▶ Records from a data source
#####

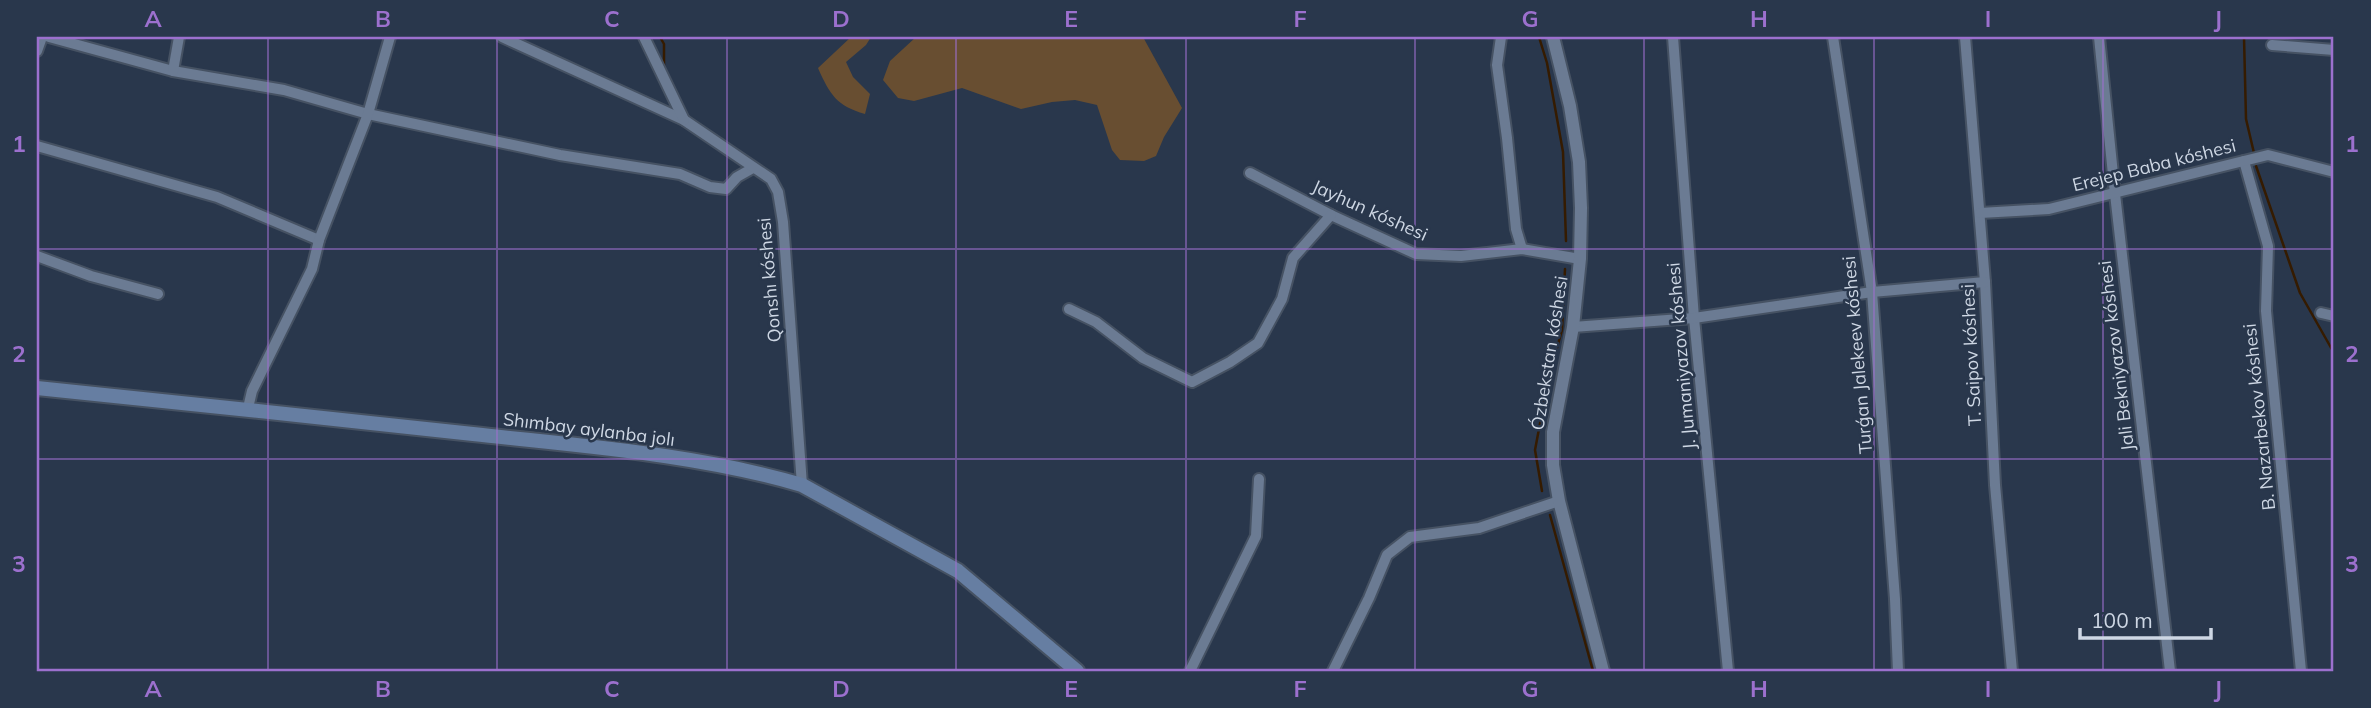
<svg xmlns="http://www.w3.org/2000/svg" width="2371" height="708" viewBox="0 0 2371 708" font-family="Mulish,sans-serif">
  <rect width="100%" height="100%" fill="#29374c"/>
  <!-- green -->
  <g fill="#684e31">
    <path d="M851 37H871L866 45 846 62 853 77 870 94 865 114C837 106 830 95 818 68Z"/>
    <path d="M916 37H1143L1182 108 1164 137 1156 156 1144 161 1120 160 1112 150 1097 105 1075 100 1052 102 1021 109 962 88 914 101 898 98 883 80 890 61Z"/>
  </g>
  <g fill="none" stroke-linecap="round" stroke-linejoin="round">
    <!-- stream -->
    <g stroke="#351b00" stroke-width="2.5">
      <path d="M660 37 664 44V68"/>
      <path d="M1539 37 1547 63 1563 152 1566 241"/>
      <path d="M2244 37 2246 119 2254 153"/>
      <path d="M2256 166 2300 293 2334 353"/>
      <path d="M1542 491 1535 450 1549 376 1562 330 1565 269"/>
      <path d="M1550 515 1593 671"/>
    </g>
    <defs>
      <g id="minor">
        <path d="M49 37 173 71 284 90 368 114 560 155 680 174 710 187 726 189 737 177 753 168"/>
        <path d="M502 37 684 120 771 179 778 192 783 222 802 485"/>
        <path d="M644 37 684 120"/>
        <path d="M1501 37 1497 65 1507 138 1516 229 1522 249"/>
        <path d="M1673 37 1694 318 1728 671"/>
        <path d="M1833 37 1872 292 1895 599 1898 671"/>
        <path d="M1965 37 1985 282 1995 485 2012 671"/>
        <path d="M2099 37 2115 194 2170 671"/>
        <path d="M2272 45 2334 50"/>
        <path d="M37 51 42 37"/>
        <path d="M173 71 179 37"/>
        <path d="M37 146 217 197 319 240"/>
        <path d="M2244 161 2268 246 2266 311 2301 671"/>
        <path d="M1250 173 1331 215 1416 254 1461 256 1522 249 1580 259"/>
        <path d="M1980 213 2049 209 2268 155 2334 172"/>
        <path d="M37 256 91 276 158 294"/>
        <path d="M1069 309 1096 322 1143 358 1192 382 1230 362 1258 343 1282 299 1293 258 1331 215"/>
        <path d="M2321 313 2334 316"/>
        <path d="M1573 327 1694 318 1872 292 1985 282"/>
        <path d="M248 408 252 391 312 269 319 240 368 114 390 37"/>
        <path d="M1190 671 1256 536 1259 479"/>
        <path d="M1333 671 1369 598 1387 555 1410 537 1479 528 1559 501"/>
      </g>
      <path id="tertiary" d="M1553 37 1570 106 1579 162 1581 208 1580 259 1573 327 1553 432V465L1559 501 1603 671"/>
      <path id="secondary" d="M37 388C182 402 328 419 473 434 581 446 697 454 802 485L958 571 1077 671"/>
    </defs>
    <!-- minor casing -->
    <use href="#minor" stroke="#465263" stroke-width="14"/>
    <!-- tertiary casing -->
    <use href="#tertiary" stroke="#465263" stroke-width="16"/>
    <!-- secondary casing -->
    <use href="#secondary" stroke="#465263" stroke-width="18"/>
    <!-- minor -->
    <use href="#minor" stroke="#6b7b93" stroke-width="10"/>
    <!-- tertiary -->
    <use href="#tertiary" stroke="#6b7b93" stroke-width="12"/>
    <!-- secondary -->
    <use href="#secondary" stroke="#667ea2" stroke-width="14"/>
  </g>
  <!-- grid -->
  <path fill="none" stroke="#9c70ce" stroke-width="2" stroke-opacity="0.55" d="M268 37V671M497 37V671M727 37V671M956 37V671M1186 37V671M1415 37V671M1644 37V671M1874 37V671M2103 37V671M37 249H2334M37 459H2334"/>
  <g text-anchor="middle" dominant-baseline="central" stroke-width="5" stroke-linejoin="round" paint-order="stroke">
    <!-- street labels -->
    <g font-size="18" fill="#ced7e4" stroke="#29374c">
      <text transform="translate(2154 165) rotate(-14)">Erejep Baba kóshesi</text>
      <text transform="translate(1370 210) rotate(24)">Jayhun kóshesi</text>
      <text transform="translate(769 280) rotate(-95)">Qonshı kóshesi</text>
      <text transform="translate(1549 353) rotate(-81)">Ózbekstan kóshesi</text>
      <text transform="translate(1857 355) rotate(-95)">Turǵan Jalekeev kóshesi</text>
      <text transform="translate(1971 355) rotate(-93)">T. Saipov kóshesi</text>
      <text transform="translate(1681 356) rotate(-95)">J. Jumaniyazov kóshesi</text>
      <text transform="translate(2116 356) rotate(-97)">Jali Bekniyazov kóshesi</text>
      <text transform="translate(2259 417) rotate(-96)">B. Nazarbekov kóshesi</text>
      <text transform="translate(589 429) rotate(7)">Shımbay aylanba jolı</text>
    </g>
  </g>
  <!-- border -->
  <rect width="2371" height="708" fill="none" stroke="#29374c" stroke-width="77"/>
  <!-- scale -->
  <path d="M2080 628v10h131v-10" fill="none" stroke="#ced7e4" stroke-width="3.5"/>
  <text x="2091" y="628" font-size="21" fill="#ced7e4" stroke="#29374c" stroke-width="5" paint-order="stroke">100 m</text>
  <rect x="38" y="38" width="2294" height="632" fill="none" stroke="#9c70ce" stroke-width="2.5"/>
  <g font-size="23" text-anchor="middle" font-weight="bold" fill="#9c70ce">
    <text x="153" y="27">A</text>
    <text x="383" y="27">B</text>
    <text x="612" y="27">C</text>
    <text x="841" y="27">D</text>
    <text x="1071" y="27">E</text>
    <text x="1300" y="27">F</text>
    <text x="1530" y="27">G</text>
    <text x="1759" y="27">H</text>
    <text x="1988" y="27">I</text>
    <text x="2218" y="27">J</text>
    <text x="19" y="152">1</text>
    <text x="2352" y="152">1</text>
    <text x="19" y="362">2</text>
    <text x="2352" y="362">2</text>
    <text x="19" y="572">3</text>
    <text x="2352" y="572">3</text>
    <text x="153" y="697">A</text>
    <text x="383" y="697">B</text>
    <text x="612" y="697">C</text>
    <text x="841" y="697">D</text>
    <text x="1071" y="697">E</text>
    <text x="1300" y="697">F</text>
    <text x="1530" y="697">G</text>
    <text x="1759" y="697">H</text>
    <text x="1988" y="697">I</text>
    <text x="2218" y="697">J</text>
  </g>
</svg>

#####

▶ Work item
Your task is to restate every record word for word. Omit all pictures.

▶ Finished task
<svg xmlns="http://www.w3.org/2000/svg" width="2371" height="708" viewBox="0 0 2371 708" font-family="Mulish,sans-serif">
  <rect width="100%" height="100%" fill="#29374c"/>
  <!-- green -->
  <g fill="#684e31">
    <path d="M851 37H871L866 45 846 62 853 77 870 94 865 114C837 106 830 95 818 68Z"/>
    <path d="M916 37H1143L1182 108 1164 137 1156 156 1144 161 1120 160 1112 150 1097 105 1075 100 1052 102 1021 109 962 88 914 101 898 98 883 80 890 61Z"/>
  </g>
  <g fill="none" stroke-linecap="round" stroke-linejoin="round">
    <!-- stream -->
    <g stroke="#351b00" stroke-width="2.5">
      <path d="M660 37 664 44V68"/>
      <path d="M1539 37 1547 63 1563 152 1566 241"/>
      <path d="M2244 37 2246 119 2254 153"/>
      <path d="M2256 166 2300 293 2334 353"/>
      <path d="M1542 491 1535 450 1549 376 1562 330 1565 269"/>
      <path d="M1550 515 1593 671"/>
    </g>
    <defs>
      <g id="minor">
        <path d="M49 37 173 71 284 90 368 114 560 155 680 174 710 187 726 189 737 177 753 168"/>
        <path d="M502 37 684 120 771 179 778 192 783 222 802 485"/>
        <path d="M644 37 684 120"/>
        <path d="M1501 37 1497 65 1507 138 1516 229 1522 249"/>
        <path d="M1673 37 1694 318 1728 671"/>
        <path d="M1833 37 1872 292 1895 599 1898 671"/>
        <path d="M1965 37 1985 282 1995 485 2012 671"/>
        <path d="M2099 37 2115 194 2170 671"/>
        <path d="M2272 45 2334 50"/>
        <path d="M37 51 42 37"/>
        <path d="M173 71 179 37"/>
        <path d="M37 146 217 197 319 240"/>
        <path d="M2244 161 2268 246 2266 311 2301 671"/>
        <path d="M1250 173 1331 215 1416 254 1461 256 1522 249 1580 259"/>
        <path d="M1980 213 2049 209 2268 155 2334 172"/>
        <path d="M37 256 91 276 158 294"/>
        <path d="M1069 309 1096 322 1143 358 1192 382 1230 362 1258 343 1282 299 1293 258 1331 215"/>
        <path d="M2321 313 2334 316"/>
        <path d="M1573 327 1694 318 1872 292 1985 282"/>
        <path d="M248 408 252 391 312 269 319 240 368 114 390 37"/>
        <path d="M1190 671 1256 536 1259 479"/>
        <path d="M1333 671 1369 598 1387 555 1410 537 1479 528 1559 501"/>
      </g>
      <path id="tertiary" d="M1553 37 1570 106 1579 162 1581 208 1580 259 1573 327 1553 432V465L1559 501 1603 671"/>
      <path id="secondary" d="M37 388C182 402 328 419 473 434 581 446 697 454 802 485L958 571 1077 671"/>
    </defs>
    <!-- minor casing -->
    <use href="#minor" stroke="#465263" stroke-width="14"/>
    <!-- tertiary casing -->
    <use href="#tertiary" stroke="#465263" stroke-width="16"/>
    <!-- secondary casing -->
    <use href="#secondary" stroke="#465263" stroke-width="18"/>
    <!-- minor -->
    <use href="#minor" stroke="#6b7b93" stroke-width="10"/>
    <!-- tertiary -->
    <use href="#tertiary" stroke="#6b7b93" stroke-width="12"/>
    <!-- secondary -->
    <use href="#secondary" stroke="#667ea2" stroke-width="14"/>
  </g>
  <!-- grid -->
  <path fill="none" stroke="#9c70ce" stroke-width="2" stroke-opacity="0.55" d="M268 37V671M497 37V671M727 37V671M956 37V671M1186 37V671M1415 37V671M1644 37V671M1874 37V671M2103 37V671M37 249H2334M37 459H2334"/>
  <g text-anchor="middle" dominant-baseline="central" stroke-width="5" stroke-linejoin="round" paint-order="stroke">
    <!-- street labels -->
    <g font-size="18" fill="#ced7e4" stroke="#29374c">
      <text transform="translate(2154 165) rotate(-14)">Erejep Baba kóshesi</text>
      <text transform="translate(1370 210) rotate(24)">Jayhun kóshesi</text>
      <text transform="translate(769 280) rotate(-95)">Qonshı kóshesi</text>
      <text transform="translate(1549 353) rotate(-81)">Ózbekstan kóshesi</text>
      <text transform="translate(1857 355) rotate(-95)">Turǵan Jalekeev kóshesi</text>
      <text transform="translate(1971 355) rotate(-93)">T. Saipov kóshesi</text>
      <text transform="translate(1681 356) rotate(-95)">J. Jumaniyazov kóshesi</text>
      <text transform="translate(2116 356) rotate(-97)">Jali Bekniyazov kóshesi</text>
      <text transform="translate(2259 417) rotate(-96)">B. Nazarbekov kóshesi</text>
      <text transform="translate(589 429) rotate(7)">Shımbay aylanba jolı</text>
    </g>
  </g>
  <!-- border -->
  <rect width="2371" height="708" fill="none" stroke="#29374c" stroke-width="77"/>
  <!-- scale -->
  <path d="M2080 628v10h131v-10" fill="none" stroke="#ced7e4" stroke-width="3.5"/>
  <text x="2091" y="628" font-size="21" fill="#ced7e4" stroke="#29374c" stroke-width="5" paint-order="stroke">100 m</text>
  <rect x="38" y="38" width="2294" height="632" fill="none" stroke="#9c70ce" stroke-width="2.5"/>
  <g font-size="23" text-anchor="middle" font-weight="bold" fill="#9c70ce">
    <text x="153" y="27">A</text>
    <text x="383" y="27">B</text>
    <text x="612" y="27">C</text>
    <text x="841" y="27">D</text>
    <text x="1071" y="27">E</text>
    <text x="1300" y="27">F</text>
    <text x="1530" y="27">G</text>
    <text x="1759" y="27">H</text>
    <text x="1988" y="27">I</text>
    <text x="2218" y="27">J</text>
    <text x="19" y="152">1</text>
    <text x="2352" y="152">1</text>
    <text x="19" y="362">2</text>
    <text x="2352" y="362">2</text>
    <text x="19" y="572">3</text>
    <text x="2352" y="572">3</text>
    <text x="153" y="697">A</text>
    <text x="383" y="697">B</text>
    <text x="612" y="697">C</text>
    <text x="841" y="697">D</text>
    <text x="1071" y="697">E</text>
    <text x="1300" y="697">F</text>
    <text x="1530" y="697">G</text>
    <text x="1759" y="697">H</text>
    <text x="1988" y="697">I</text>
    <text x="2218" y="697">J</text>
  </g>
</svg>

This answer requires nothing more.